Pose2Gest: A Few-Shot Model-Free Approach Applied In South Indian Classical Dance Gesture Recognition
Kavitha Raju, Nandini J. Warrier, Manu Madhavan, Selvi C., Arun B. Warrier, Thulasi Kumar
TL;DR
Pose2Gest addresses mudra recognition for Indian classical dance under severe data scarcity by a model-free pipeline that uses pose-estimation to build a $63$-dimensional hand-landmark vector, normalizes it with a transformation $T$ computed via $T = P \cdot S^{-1}$, stores reference vectors in a vector database, and performs classification through Euclidean similarity.
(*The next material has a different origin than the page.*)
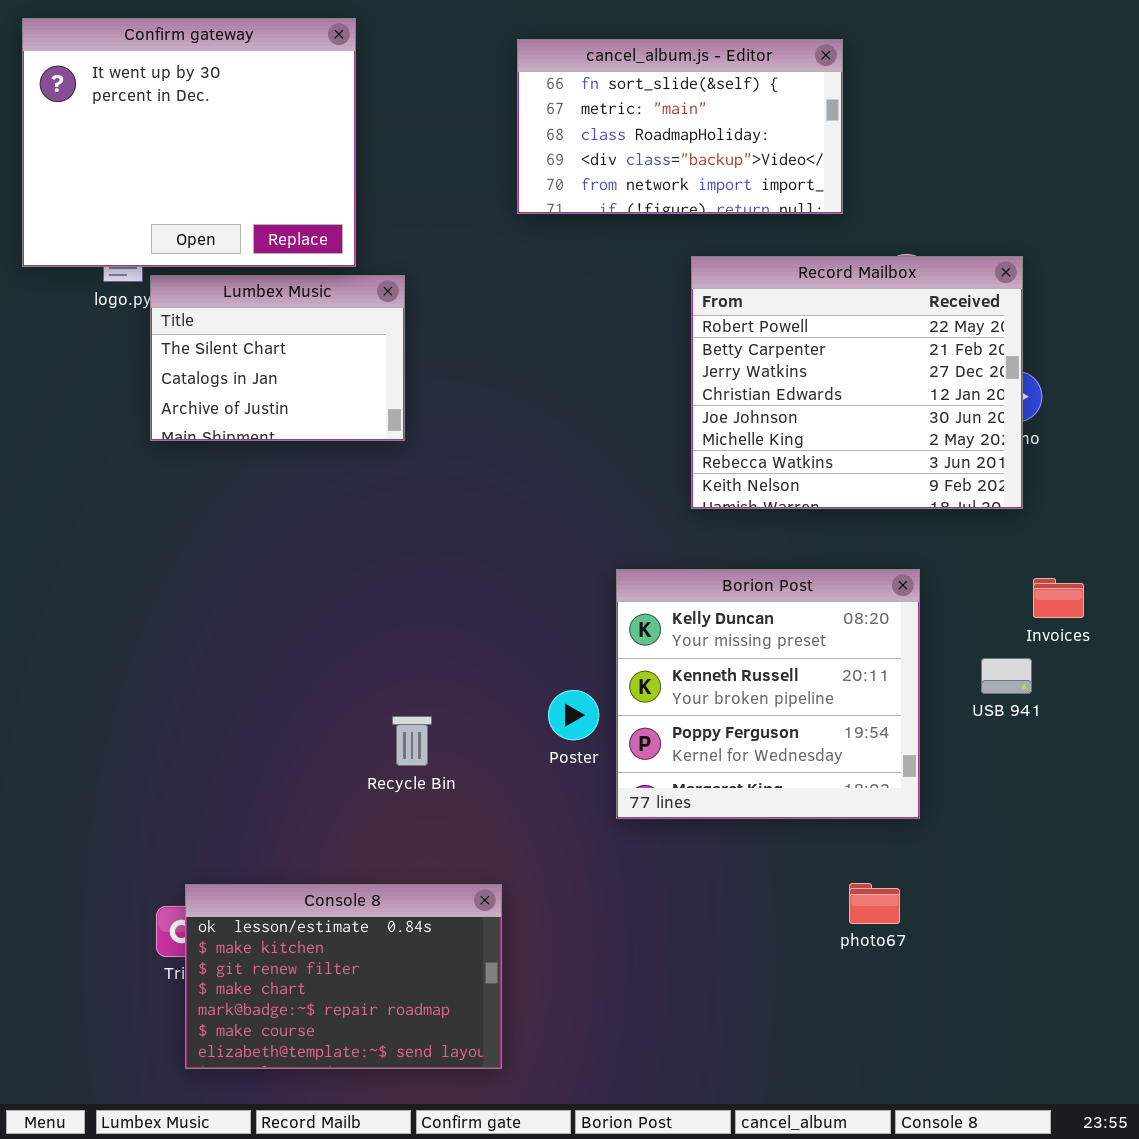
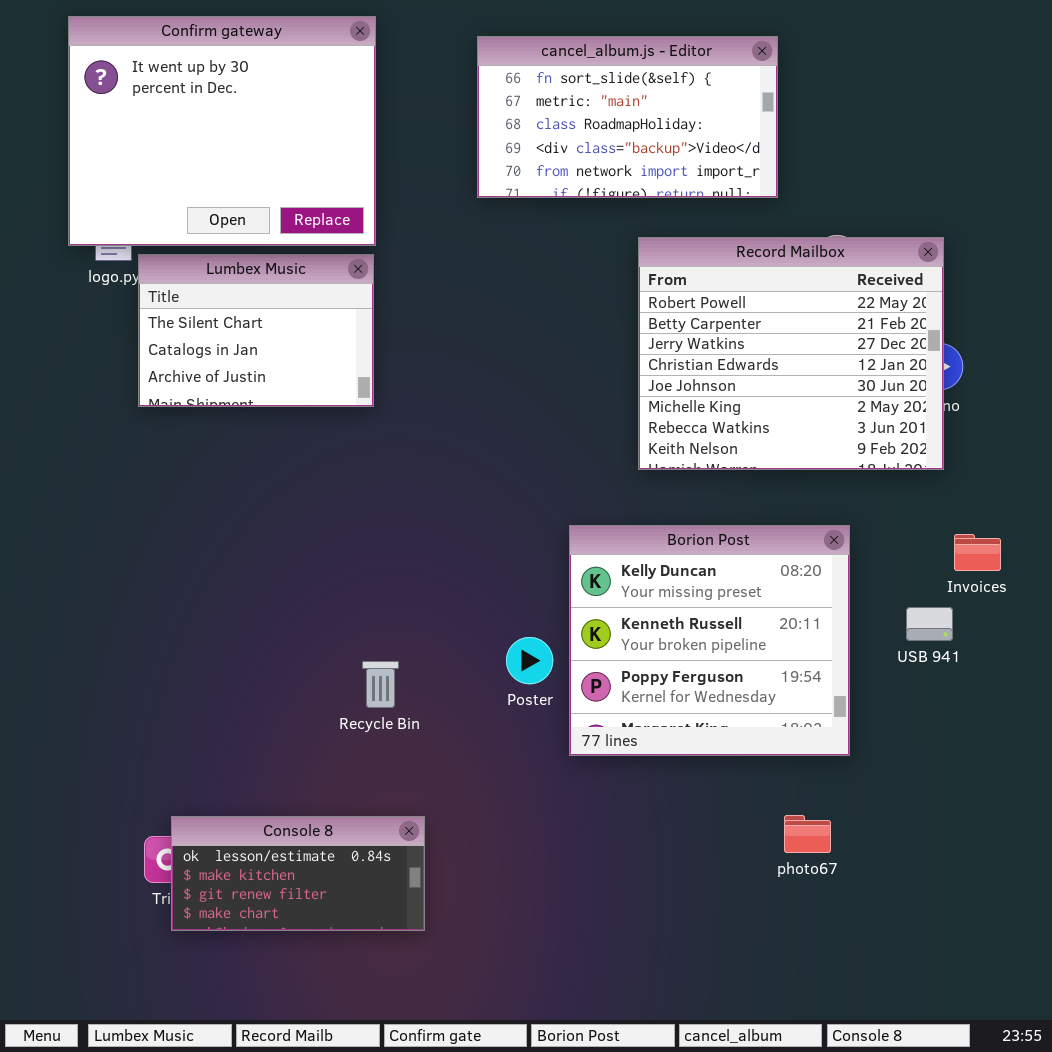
Confirm gateway: [22,18,356,267] -> [68,16,376,246], moved
Console 8: [185,884,502,1069] -> [171,816,425,931], resized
It achieves up to $92\%$ accuracy on 24-class Hasta Mudra data and shows competitive performance on Kathakali and Bharatanatyam datasets without training a neural network. The work contributes a publicly released Hasta Mudra dataset, a web tool for crowd-sourced data collection, and demonstrates practical applicability to real-time input and sign-language tasks, highlighting data-efficient digitization of cultural heritage. By combining pose-based features with simple vector similarity, Pose2Gest enables scalable, low-data gesture recognition across related art forms and beyond, while paving the way for word-level interpretation and broader sign-language applications.
Abstract
The classical dances from India utilize a set of hand gestures known as Mudras, serving as the foundational elements of its posture vocabulary. Identifying these mudras represents a primary task in digitizing the dance performances. With Kathakali, a dance-drama, as the focus, this work addresses mudra recognition by framing it as a 24-class classification problem and proposes a novel vector-similarity-based approach leveraging pose estimation techniques. This method obviates the need for extensive training or fine-tuning, thus mitigating the issue of limited data availability common in similar AI applications. Achieving an accuracy rate of 92%, our approach demonstrates comparable or superior performance to existing model-training-based methodologies in this domain. Notably, it remains effective even with small datasets comprising just 1 or 5 samples, albeit with a slightly diminished performance. Furthermore, our system supports processing images, videos, and real-time streams, accommodating both hand-cropped and full-body images. As part of this research, we have curated and released a publicly accessible Hasta Mudra dataset, which applies to multiple South Indian art forms including Kathakali. The implementation of the proposed method is also made available as a web application.